■ **EXERCISE INSTRUCTIONS**: Can you pull out every line in the records below that contains the word "which"? Case counts.

Records excerpted from a collection:
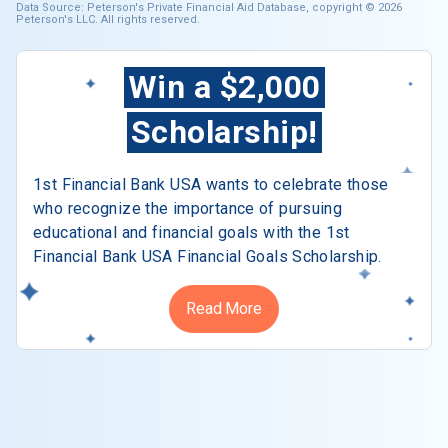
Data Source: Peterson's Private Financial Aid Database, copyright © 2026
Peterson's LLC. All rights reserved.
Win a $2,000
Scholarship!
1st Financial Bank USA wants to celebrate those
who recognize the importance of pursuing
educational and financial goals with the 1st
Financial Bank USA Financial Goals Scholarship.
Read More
...
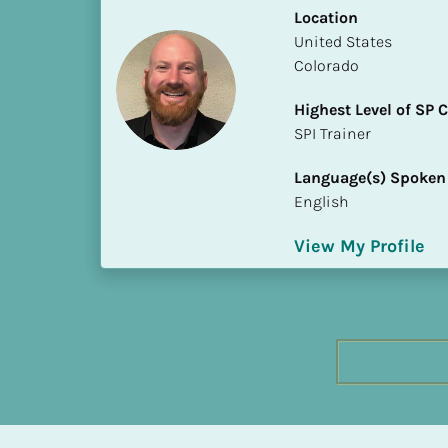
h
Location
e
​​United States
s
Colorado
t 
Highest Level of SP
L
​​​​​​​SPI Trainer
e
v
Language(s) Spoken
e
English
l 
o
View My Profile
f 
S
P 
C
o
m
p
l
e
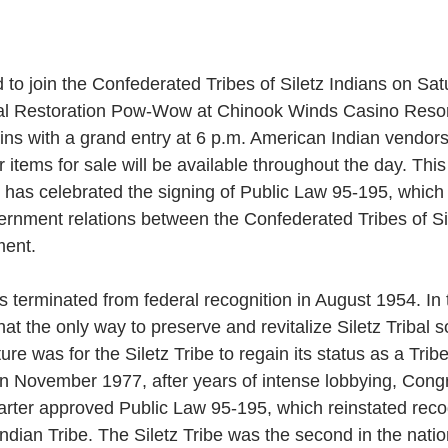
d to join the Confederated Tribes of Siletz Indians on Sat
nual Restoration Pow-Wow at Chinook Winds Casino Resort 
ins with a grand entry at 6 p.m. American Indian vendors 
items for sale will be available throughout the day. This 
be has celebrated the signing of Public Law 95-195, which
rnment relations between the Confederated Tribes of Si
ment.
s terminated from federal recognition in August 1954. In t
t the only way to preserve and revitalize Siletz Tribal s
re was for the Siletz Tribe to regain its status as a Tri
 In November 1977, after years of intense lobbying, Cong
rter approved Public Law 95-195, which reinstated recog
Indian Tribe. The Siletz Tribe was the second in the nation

■ **WRITTEN ANSWER**:
be has celebrated the signing of Public Law 95-195, which
rter approved Public Law 95-195, which reinstated recog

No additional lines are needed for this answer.